A series of webinars focusing on the shift away by year’s end from the long-used LIBOR reference rate to one or more new vehicles will get underway March 22, the Federal Reserve Bank of New York-sponsored committee said Thursday.
The New York Fed’s Alternative Reference Rates Committee (ARRC), which is sponsoring the event, said the first webinar in the series – “The SOFR Symposium: The Final Year” – will focus on progress in transitioning away from LIBOR (the London Interbank Offered Rate) and on areas such as the loan market where progress in the transition has been slower.
The first webinar, which runs for two hours and gets underway at 1:30 p.m. ET on March 22, is also scheduled to consider such topics as LIBOR “endgame” announcements, latest SOFR developments, and 2021 priorities.
LIBOR is widely used by financial institutions as a reference rate for adjustable-rate mortgages and other loan contracts. It is being phased out as a reference rate because the transactions it is based on don’t occur as often as they did in prior years. Regulators have said that production of LIBOR cannot be guaranteed after the end of 2021.
The ARRC is the sponsor of an alternative rate to LIBOR, the Secured Overnight Financing Rate (SOFR). That alternative rate is based on transactions in the Treasury repurchase market.
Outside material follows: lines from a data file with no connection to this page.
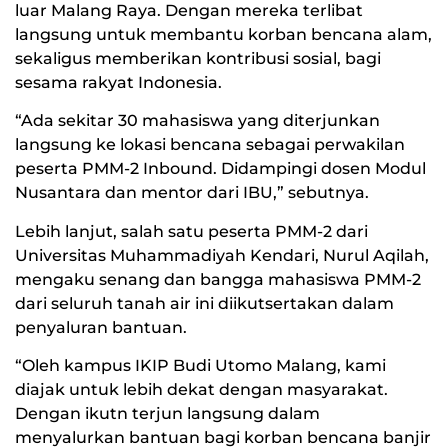
luar Malang Raya. Dengan mereka terlibat
langsung untuk membantu korban bencana alam,
sekaligus memberikan kontribusi sosial, bagi
sesama rakyat Indonesia.
“Ada sekitar 30 mahasiswa yang diterjunkan
langsung ke lokasi bencana sebagai perwakilan
peserta PMM-2 Inbound. Didampingi dosen Modul
Nusantara dan mentor dari IBU,” sebutnya.
Lebih lanjut, salah satu peserta PMM-2 dari
Universitas Muhammadiyah Kendari, Nurul Aqilah,
mengaku senang dan bangga mahasiswa PMM-2
dari seluruh tanah air ini diikutsertakan dalam
penyaluran bantuan.
“Oleh kampus IKIP Budi Utomo Malang, kami
diajak untuk lebih dekat dengan masyarakat.
Dengan ikutn terjun langsung dalam
menyalurkan bantuan bagi korban bencana banjir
It is seen as preferable to U.S. dollars (USD) LIBOR since it is based on data from observable transactions rather than on estimated borrowing rates (sometimes the case with LIBOR).
The first webinar will feature keynote remarks by Randal K. Quarles, the Federal Reserve Board’s vice chair for supervision, who has been somewhat outspoken on the need to move away from LIBOR and toward other reference rates (including SOFR).
The event will also feature a moderated discussion by chairs of the U.S. and UK working groups, ARRC Chair Tom Wipf and Sterling Working Group on Risk-Free Reference Rates Chair Tushar Morzaria.
The webinar is open to the public and press, but capacity is limited, according to the ARRC. Viewing is on a first-come, first-serve basis, the group said; for those who register after capacity has been reached, a recording will be available shortly afterward on the ARRC’s website.